The first thing you should do with each point set is normalize it for translation and scale. To do this, translate the data so the center of mass of the points is at the origin, then apply a uniform scale such that the root-mean-square distance of points from the origin is 1.

#### 3. Computing Descriptors

Compute the following descriptors:

• D2 Shape Distributions: [Osada et al.] This descriptor is just a histogram of the distances between random points on the surface. Note that because of the RMS distance-based scale normalization suggested above, this distance is not necessarily bounded and you might have to truncate it to some maximum.
• Shell Histograms: [Ankerst et al.] This is a count of how many points fall into each of a set of concentric spherical shells around the origin. That is, you should compute the distance of each point to the origin, quantize it, and compute a histogram of the values.
• Shells and PCA: Decompose the model into shells, as above. Within each shell, compute the SVD of the points that fell into that shell, and take the three singular values. This yields a descriptor of size 3xn, where n is the number of shells.
• Shells and Sectors: Decompose the model into shells. Take the points falling into a given shell, and distribute them into sectors uniformly spread over the surface of the sphere (hint: here are some points spaced equally over the sphere - assign points to sectors by normalizing them to the sphere and finding the closest point). This gives you a 2-dimensional histogram indexed by shell and sector. Now, to make the descriptor invariant over rotation, sort the bins according to the number of points that fell into each sector. Compare the effects of sorting within each shell independenty vs. sorting over all shells.
• EGIs: An extended Gaussian image is basically a histogram of surface normals. Start by normalizing the model for rotation using PCA. That is, compute the principal axes of the points, and transform the points and normals so that the principal axes are aligned with the x, y, and z axes, in a fixed order. Then, similarly to the previous case, index the normals by clustering to uniformly-sampled directions. Because you normalized for rotation, you should be able to form a descriptor just by listing the number of normals falling in each bin, in a canonical order (i.e., the sorting trick from above shouldn't be necessary).

Note: Some of the descriptors may be easier and/or faster to implement using C or C++ instead of in Matlab. You are welcome to use whatever language or combination of languages is easiest for you. If you use C or C++, you may download and use a library to perform SVD (recommended libraries include: LAPACK, GSL and TNT).
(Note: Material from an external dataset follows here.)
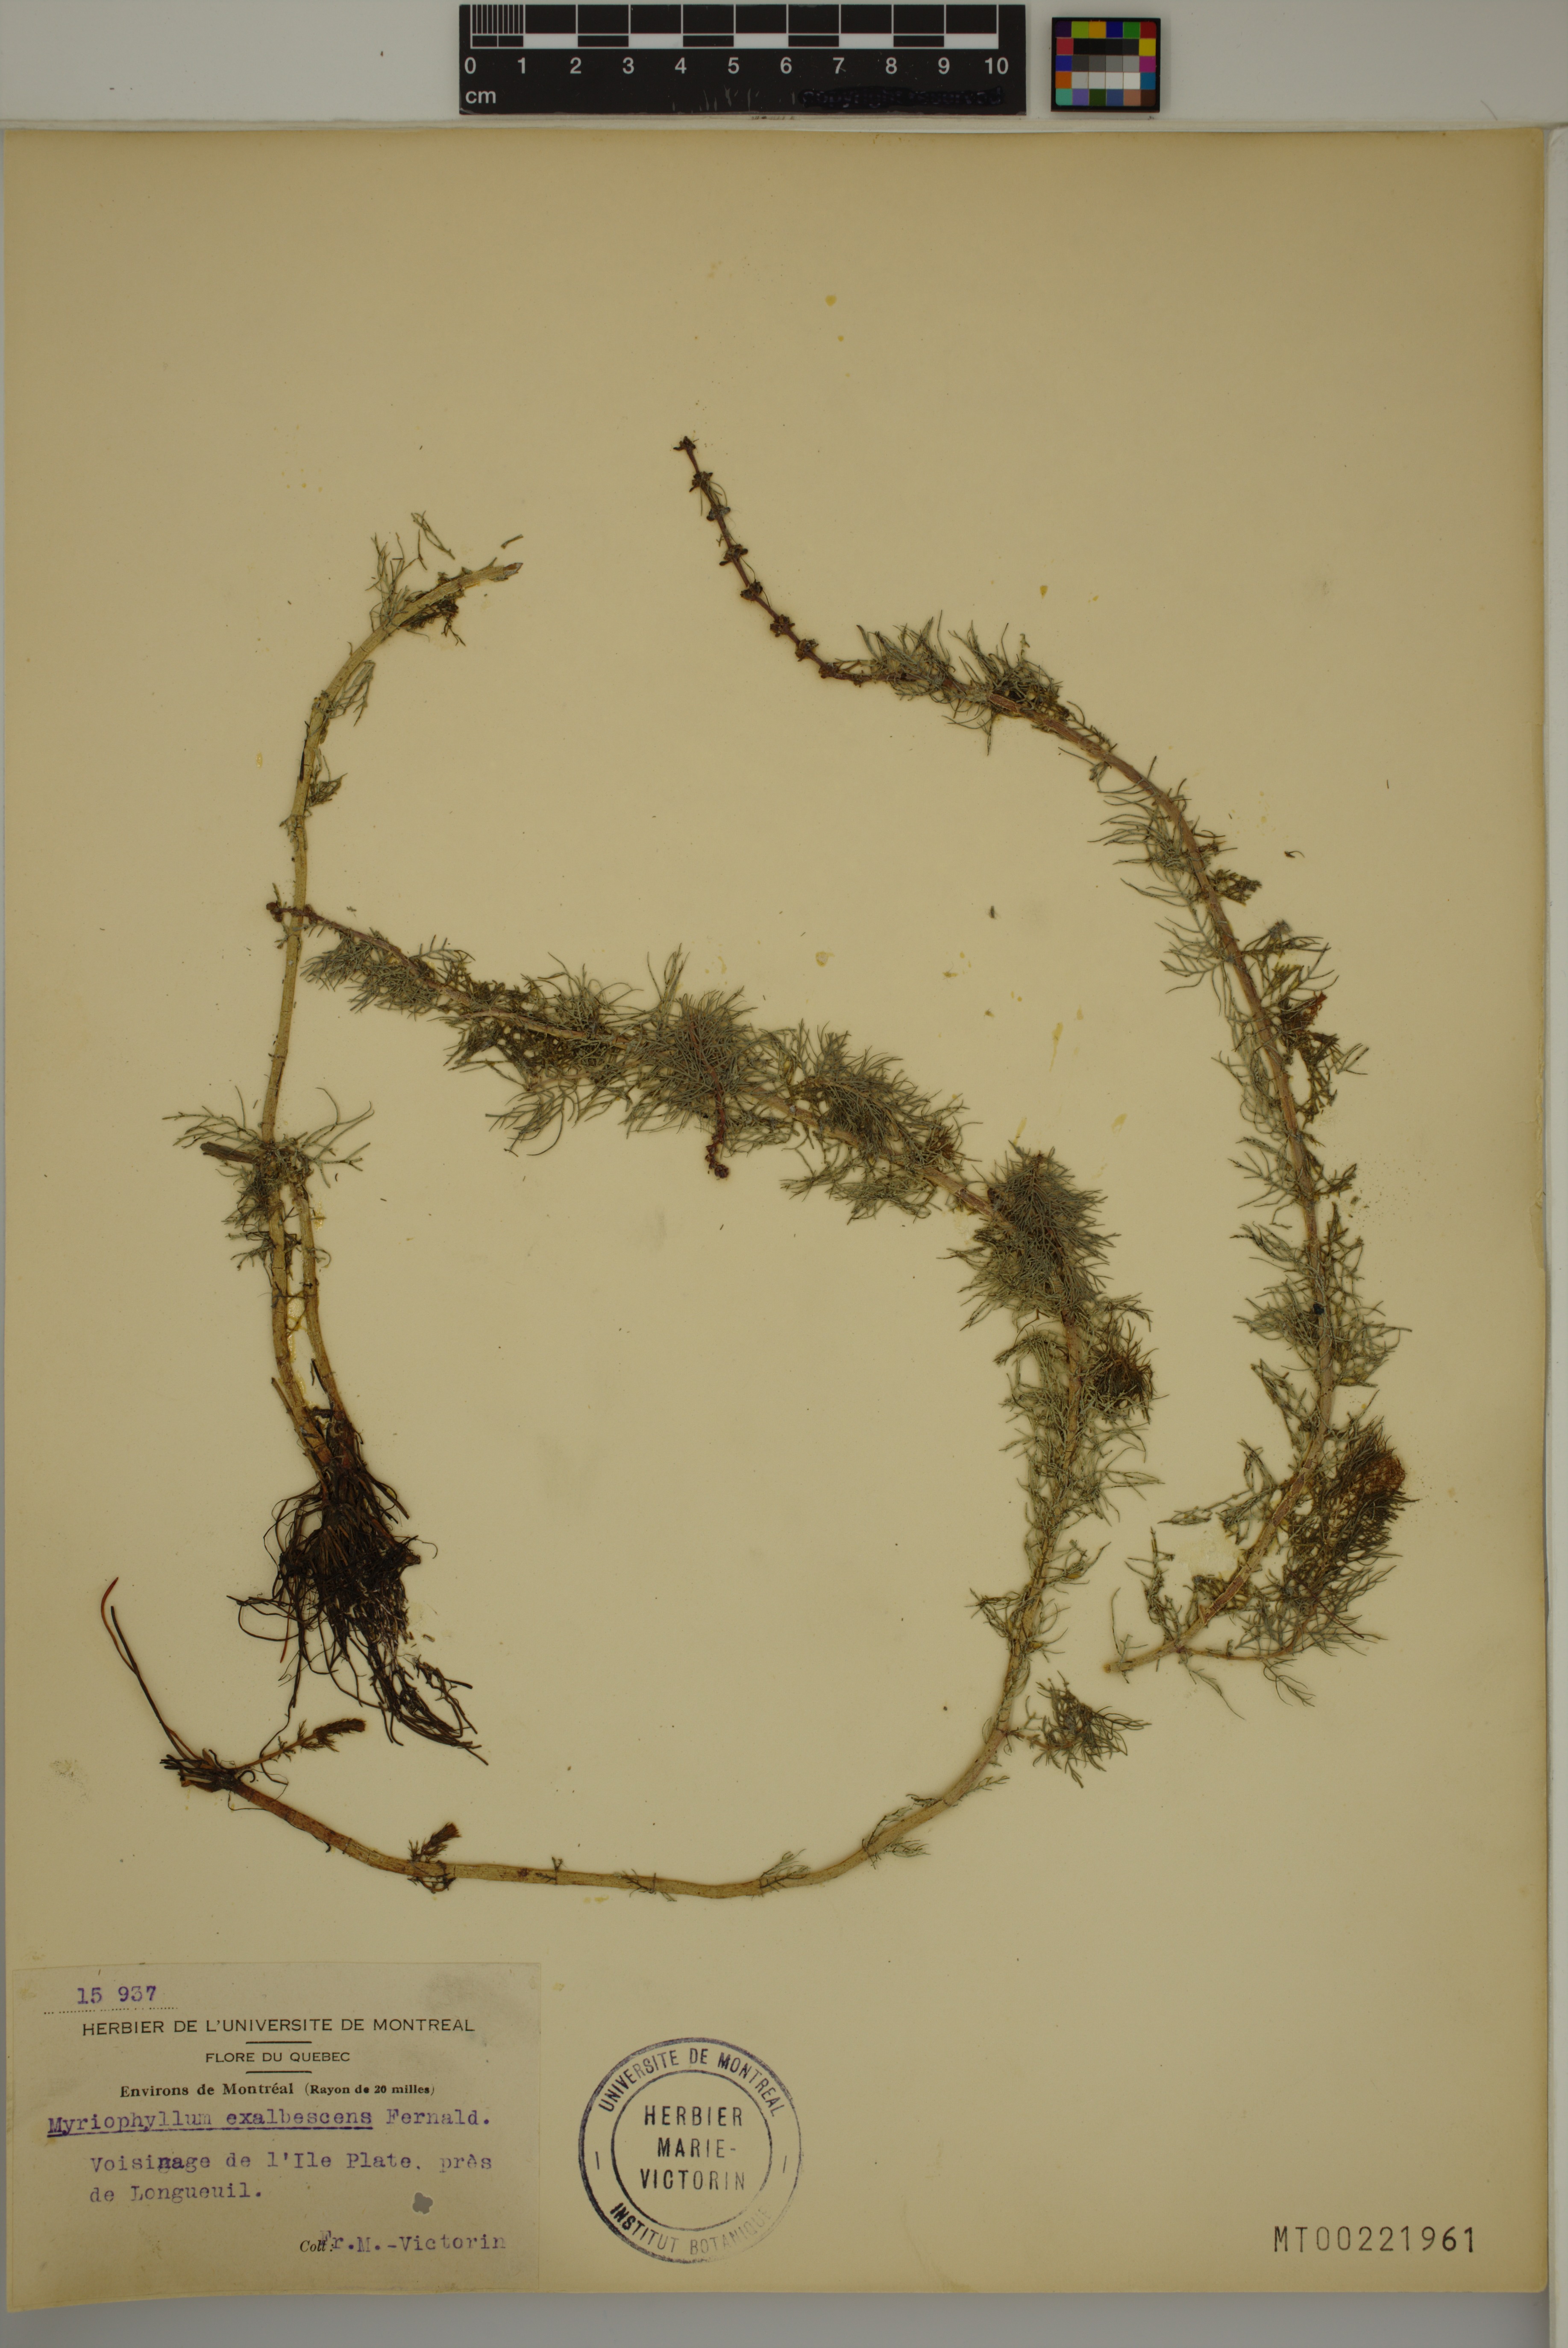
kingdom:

#### 4. Evaluating the Results: Precision-Recall Graphs

In order to see how well each descriptor does, use each model in the database in turn as a query, and order all the models in the database in order of similarity of their descriptors to that of the query (simply compare descriptors using Euclidean distance). Summarize the results in a precision-recall graph:

Precision: fraction of results that are in the same category as the query (plotted along the y axis)
Recall: fraction of models in the same category as the query that are among the results (plotted along x)
So, if you compare one of the table models against the 200-model database and the top 5 most similar models contain 3 of the 9 other tables, you would have a point in your graph with recall=3/9=.33 and precision=3/5=.6 If among the 25 most similar models are 8 tables, this corresponds to recall=8/9=.89 and precision=8/25=.32

The full precision-recall graph will have points for several precision/recall values (to be precise, 9, since all the classes have 10 objects and you are omitting one at a time), and will be the average of the values obtained using all the objects as queries. Better performance corresponds to plots closer to the upper right-hand corner (see page 18 of this paper for examples - note that recall goes along the horizontal axis and precision is along the vertical axis).

### Submitting

This assignment is due Tuesday, December 1, 2009 at 11:59 PM. Please see the general notes on submitting your assignments, as well as the late policy and the collaboration policy.